Last week, I visited the little 12th Century church at Berwick just a few miles away from my home in Lewes, East Sussex. We are so blessed with medieval churches around here that it is easy to take them for granted. The Berwick church is unusual though for its interior decoration by a bunch of sinfully and mostly godless artists who were part of the now much loved Bloomsbury Group. All looks perfectly orderly and very Church of England from the outside but, if you dare, go inside and see what those bohemian Bloomsbury painters got up to when left to their own devices between the years 1941 and 1944.

Well, yes, religious murals in the Italian manner – what’s so shocking about that you ask. Christ in glory and in glorious technicolor as if the English Reformation had never happened and our churches even in 1941 were all decorated like Italian basilicas by the hands of sinners and commissioned by a holy bishop no less. You can see the good bishop painted on his knees to the right of the arch. This is the work of Duncan Grant, probably the most talented of the Bloomsbury painters who lived in a ménage à who’s-counting in a rented farmhouse down the road at Charleston.

Young Duncan Grant (1885-1978)

Duncan Grant may have just been too good looking to have fulfilled his artistic potential but his murals here in Berwick show his reverence for Renaissance art, both aesthetically and erotically, best seen in his rather jolly Crucifixion placed high up on the West wall.


Apparently modelled by a painter friend who was strapped naked to an eisel in the artist’s study, it is also named The Victory of Calvary with Christ shown not in agony but in triumph. I was not so sure that that expression was so much triumph as “Can I come down now I fancy a drink?” The rather jauntily draped bath towel was added later after members of the congregation complained that the naked image was too “fleshy” for morning service.


The Victory of Calvary by Duncan Grant

Fleshiness was definitely an interest of Duncan Grant even in old age when he became the living equivalent of Oscar Wilde’s Picture of Dorian Gray. I wonder if there is a handsome Duncan somewhere in the attic at Charleston farmhouse.

Old Duncan Grant (1885-1978)

The then Bishop of Chichester, the saintly George Bell, was an admirer of medieval murals and of modern art so, as he was a friend of Duncan Grant’s auntie, he came up with the idea of enlivening some of Sussex’s more neglected churches with a dash of colour.

George Bell, Bishop of Chichester (1883-1958)

It was a brave and imaginative idea but, sadly, it was only put into practice in Berwick church. Maybe, in the end, it was just too shocking for those Church of England congregations not known, even today,  for their radicalism or social liberalism. 

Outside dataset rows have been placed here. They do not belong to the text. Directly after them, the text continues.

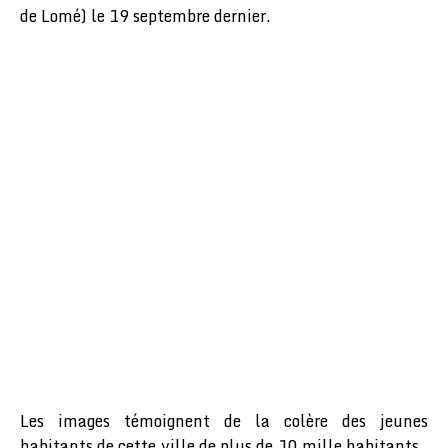
de Lomé) le 19 septembre dernier.
Les images témoignent de la colère des jeunes
habitants de cette ville de plus de 10 mille habitants.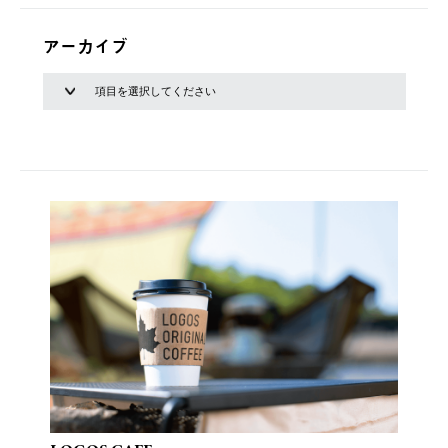
アーカイブ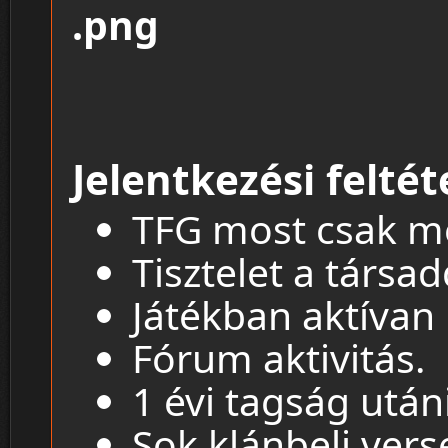
Jelentkezési feltét
TFG most csak m
Tisztelet a társa
Játékban aktívan 
Fórum aktivitás.
1 évi tagság után
Sok klánbeli vers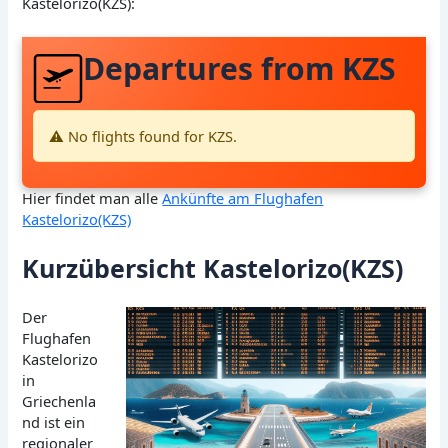
Kastelorizo(KZS):
Departures from KZS
⚠️ No flights found for KZS.
Hier findet man alle
Ankünfte am Flughafen
Kastelorizo(KZS)
Kurzübersicht Kastelorizo(KZS)
Der
Flughafen
Kastelorizo
in
Griechenla
nd ist ein
regionaler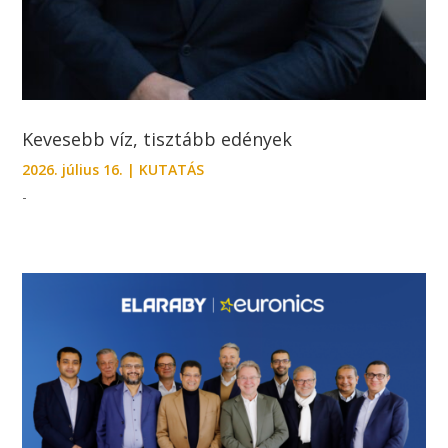
Kevesebb víz, tisztább edények
2026. július 16.
|
KUTATÁS
-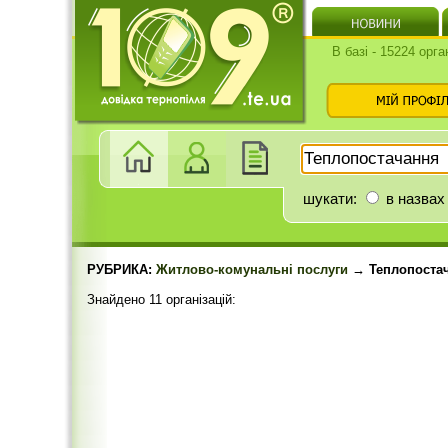
В базі - 15224 орга
шукати:
в назвах
РУБРИКА:
Житлово-комунальні послуги
→ Теплопоста
Знайдено 11 організацій: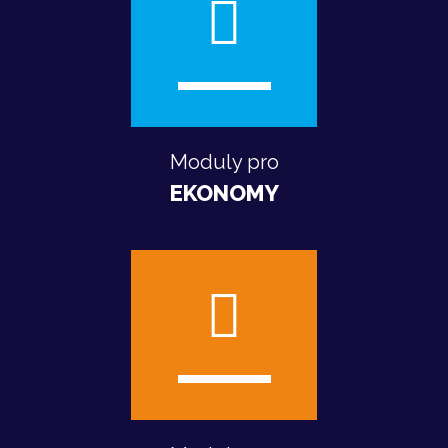
Moduly pro
EKONOMY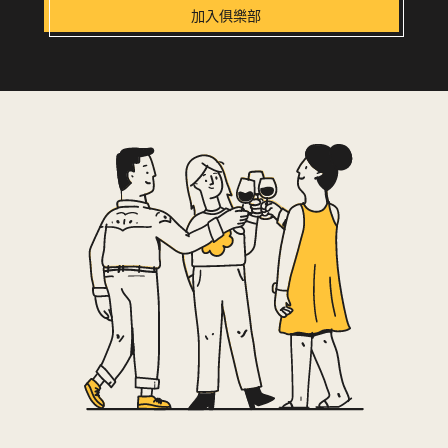
加入俱樂部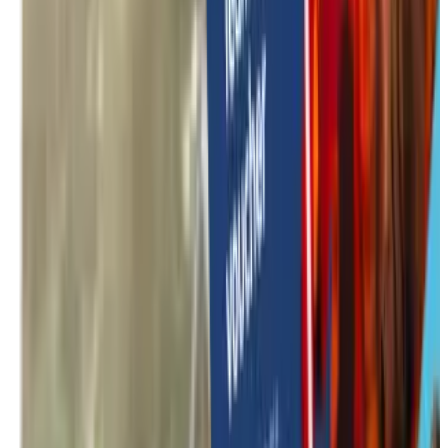
Alle activiteiten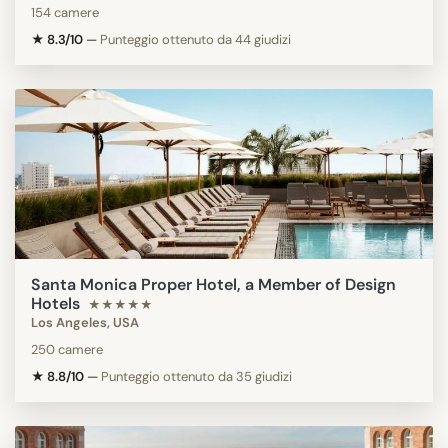
154 camere
★ 8.3/10
—
Punteggio ottenuto da 44 giudizi
Santa Monica Proper Hotel, a Member of Design
Hotels
★★★★★
Los Angeles, USA
250 camere
★ 8.8/10
—
Punteggio ottenuto da 35 giudizi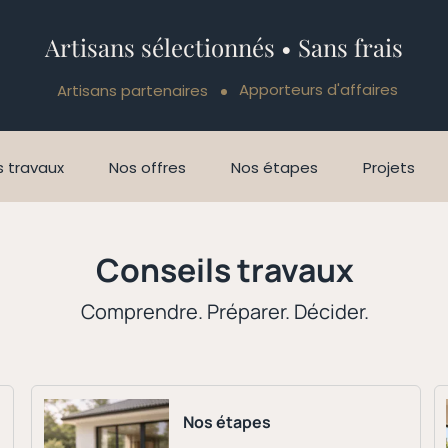
Artisans sélectionnés • Sans frais
Apporteurs d'affaires
Artisans partenaires
 travaux
Nos offres
Nos étapes
Projets
Conseils travaux
Comprendre. Préparer. Décider.
Nos étapes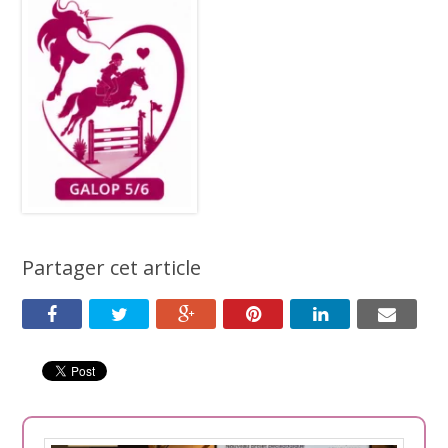
Partager cet article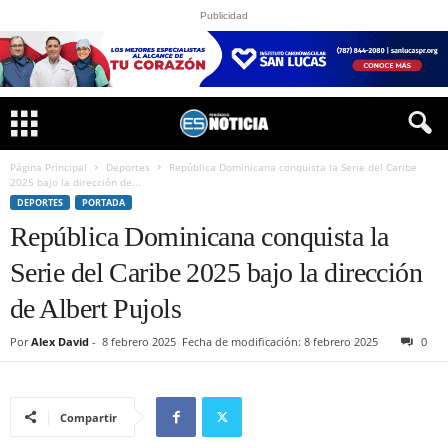
Publicidad
Página Principal
Deportes
República Dominicana conquista la Serie del Caribe
2025 bajo la dirección de...
DEPORTES
PORTADA
República Dominicana conquista la
Serie del Caribe 2025 bajo la dirección
de Albert Pujols
Por
Alex David
-
8 febrero 2025
Fecha de modificación: 8 febrero 2025
0
Compartir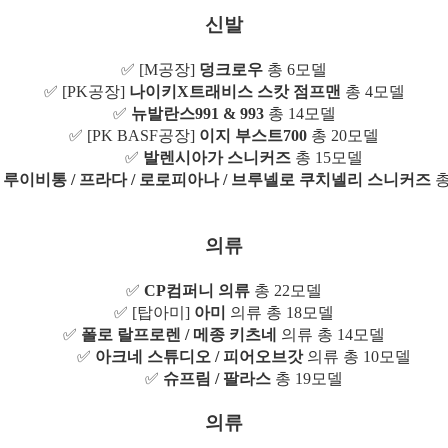
신발
✅ [M공장]
덩크로우
총 6모델
✅ [PK공장]
나이키X트래비스 스캇 점프맨
총 4모델
✅
뉴발란스991 & 993
총 14모델
✅ [PK BASF공장]
이지 부스트700
총 20모델
✅
발렌시아가 스니커즈
총 15모델
✅
루이비통 / 프라다 / 로로피아나 / 브루넬로 쿠치넬리 스니커즈
총
의류
✅
CP컴퍼니 의류
총 22모델
✅ [탑아미]
아미
의류 총 18모델
✅
폴로 랄프로렌 / 메종 키츠네
의류 총 14모델
✅
아크네 스튜디오 / 피어오브갓
의류 총 10모델
✅
슈프림 / 팔라스
총 19모델
의류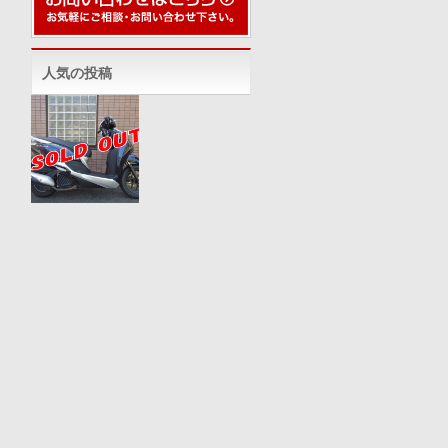
人気の投稿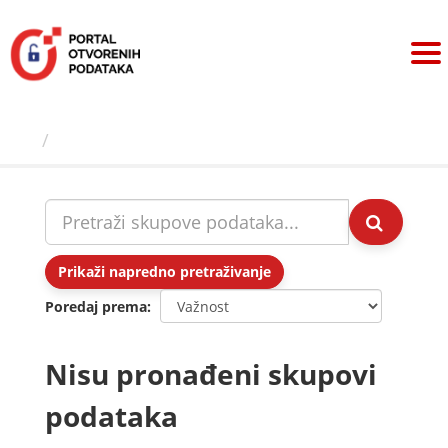
Preskoči
na
sadržaj
Skupovi podаtаkа
Prikaži napredno pretraživanje
Poredaj prema
Nisu pronađeni skupovi
podataka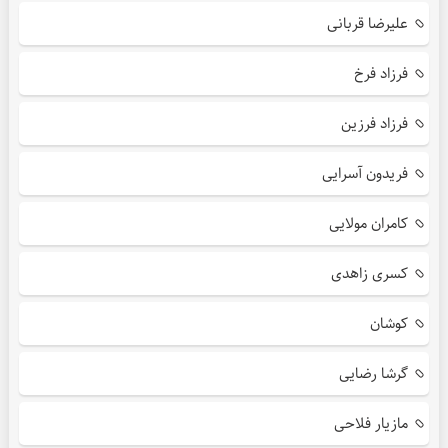
علیرضا قربانی
فرزاد فرخ
فرزاد فرزین
فریدون آسرایی
کامران مولایی
کسری زاهدی
کوشان
گرشا رضایی
مازیار فلاحی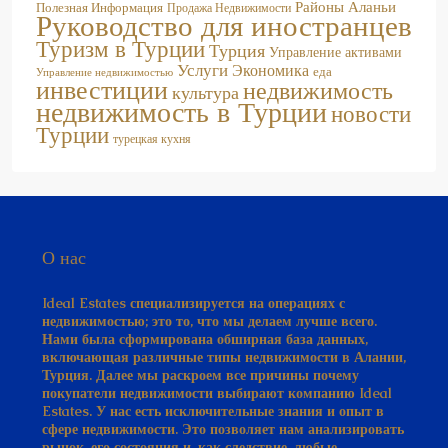
Туризм в Турции
Турция
Управление активами
Услуги
Экономика
еда
Управление недвижимостью
инвестиции
недвижимость
культура
недвижимость в Турции
новости
Турции
турецкая кухня
О нас
Ideal Estates специализируется на операциях с
недвижимостью; это то, что мы делаем лучше всего.
Нами была сформирована обширная база данных,
включающая различные типы недвижимости в Алании,
Турция. Далее мы раскроем все причины почему
покупатели недвижимости выбирают компанию Ideal
Estates. У нас есть исключительные знания и опыт в
сфере недвижимости. Это позволяет нам анализировать
рынок, его состояния и, как следствие, любые
изменения.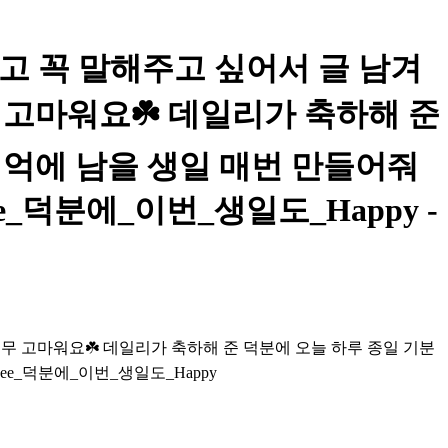
다고 꼭 말해주고 싶어서 글 남겨
 고마워요☘️ 데일리가 축하해 준
기억에 남을 생일 매번 만들어줘
e_덕분에_이번_생일도_Happy -
무 고마워요☘️ 데일리가 축하해 준 덕분에 오늘 하루 종일 기분
ee_덕분에_이번_생일도_Happy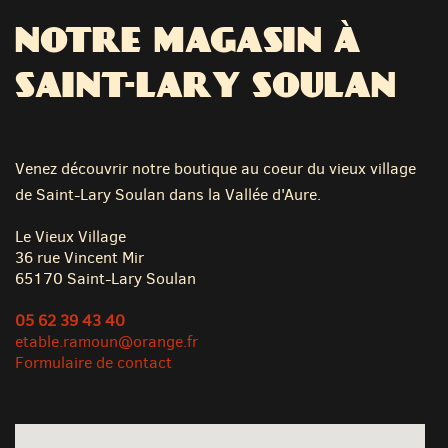
NOTRE MAGASIN À
SAINT-LARY SOULAN
Venez découvrir notre boutique au coeur du vieux village
de Saint-Lary Soulan dans la Vallée d'Aure.
Le Vieux Village
36 rue Vincent Mir
65170 Saint-Lary Soulan
05 62 39 43 40
etable.ramoun@orange.fr
Formulaire de contact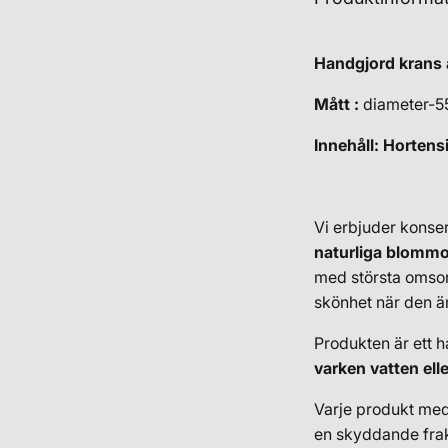
Handgjord krans 
Mått :
diameter-
Innehåll: Hortens
Vi erbjuder konse
naturliga blommo
med största omsorg 
skönhet när den är 
Produkten är ett h
varken vatten elle
Varje produkt med
en skyddande frakt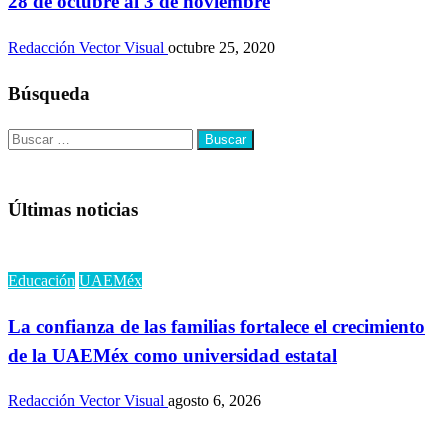
28 de octubre al 3 de noviembre
Redacción Vector Visual
octubre 25, 2020
Búsqueda
Buscar:
Últimas noticias
Educación
UAEMéx
La confianza de las familias fortalece el crecimiento
de la UAEMéx como universidad estatal
Redacción Vector Visual
agosto 6, 2026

The pulpit is probably my favourite painting here – fruit by Virginia Woolf’s sister, Vanessa Bell (no relation to the Bishop), flowers by Duncan Grant to a design by Vanessa’s and probably his daughter Angelica Bell. Angelica was brought up as the daughter of Vanessa’s husband, the art critic, Clive Bell who also played happy families at Charleston but let’s not go there it all gets much too complicated.

 

Annunciation by Vanessa Bell

Vanessa is the model for the Virgin Mary in her mother’s Piero della Francesca-inspired but decidely sub-Piero della Francesca Annunciation where the Angel Gabriel appears before Mary in the garden at Charleston farmhouse.

 Vanessa Bell (1879-1961)

There is also a painting by Vanessa’s son, Quentin Bell, who was also, rather shockingly, the son of his mother’s husband, Clive Bell. The painting is less than a triumph but it is amusing to see the Sussex Downs with its chalk pit transported to biblical Emmaus.




The Supper at Emmaus by Quentin Bell

The interior of Berwick church may not be filled with great masterpieces of Twentieth Century art but it is a charming memorial to some very entertaining artists who lived interesting lives in a period in English cultural history when, if you came from the right social class, it felt like anything goes. It came and went but for the congregation of Berwick church, their work must act as a reminder that we here on Earth are all sinners.